I hate to offer a completely new solution as you’ve invested time in the execd processor plugin, but I might also suggest writing your data to InfluxDB as is and then using a task to transform your data.
For example this query would do what you want:

import "strings"
from(bucket: "telegraf")
  |> range(start: v.timeRangeStart, stop: v.timeRangeStop)
  |> filter(fn: (r) => r["_measurement"] == "cpu")

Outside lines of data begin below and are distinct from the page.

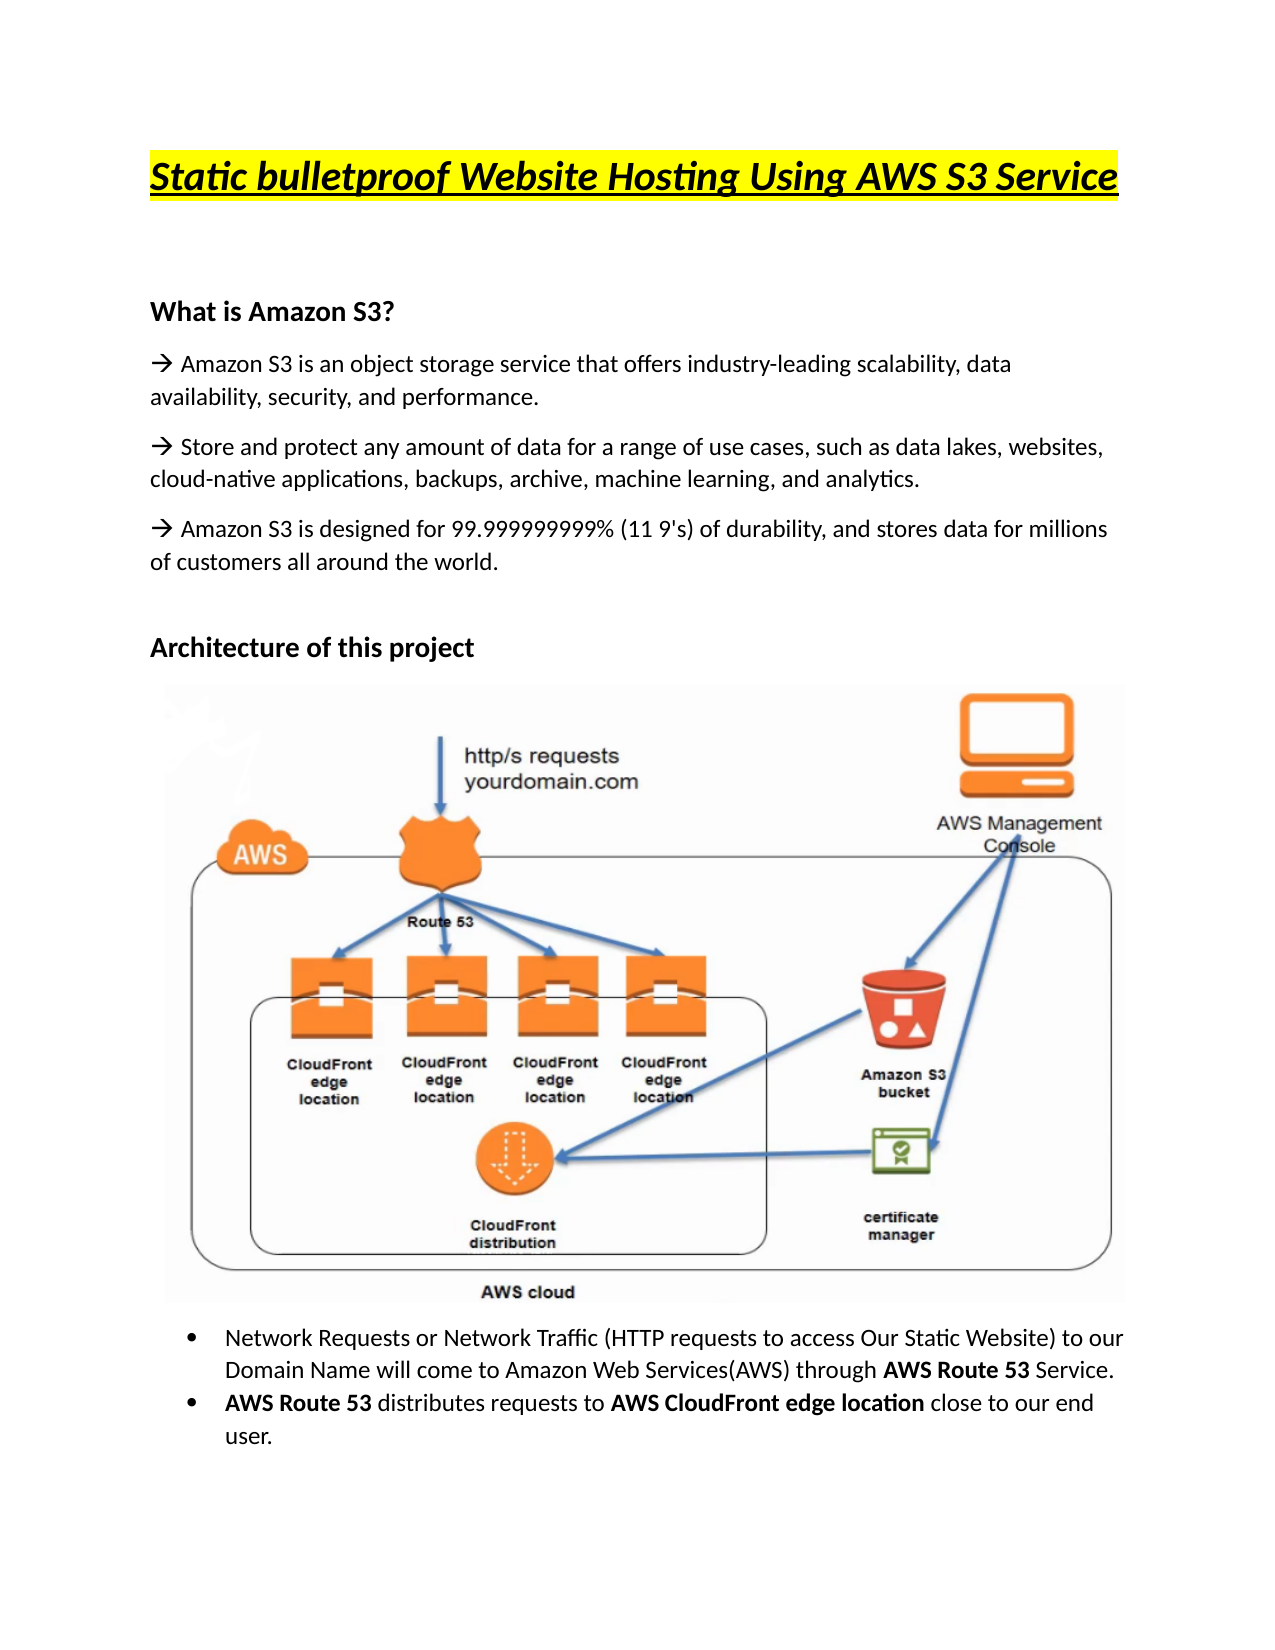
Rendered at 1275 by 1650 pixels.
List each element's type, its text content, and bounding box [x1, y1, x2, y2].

list Network Requests or Network Traffic (HTTP requests to access Our Static Website) to our Domain Name will come to Amazon Web Services(AWS) through AWS Route 53 Service. [187, 1322, 1125, 1385]
text Amazon S3 is designed for 99.999999999% (11 9's) of durability, and stores data for millions of customers all around the world. [150, 513, 1125, 577]
text Architecture of this project [150, 596, 1125, 665]
text What is Amazon S3? [150, 293, 1125, 329]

  |> filter(fn: (r) => r["_field"] == "usage_system")
  |> filter(fn: (r) => r["cpu"] == "cpu-total" or r["cpu"] == "cpu1" or r["cpu"] == "cpu2")
  |> map(fn: (r) => ({ r with _field: strings.joinStr(arr: [r._field, r.cpu], v: "_") }))
  |> yield(name: "field rename")

You could write data to InfluxDB to a bucket with a very small retention policy, use a task to transform it, and then keep the processed data in a new bucket with a longer retention policy.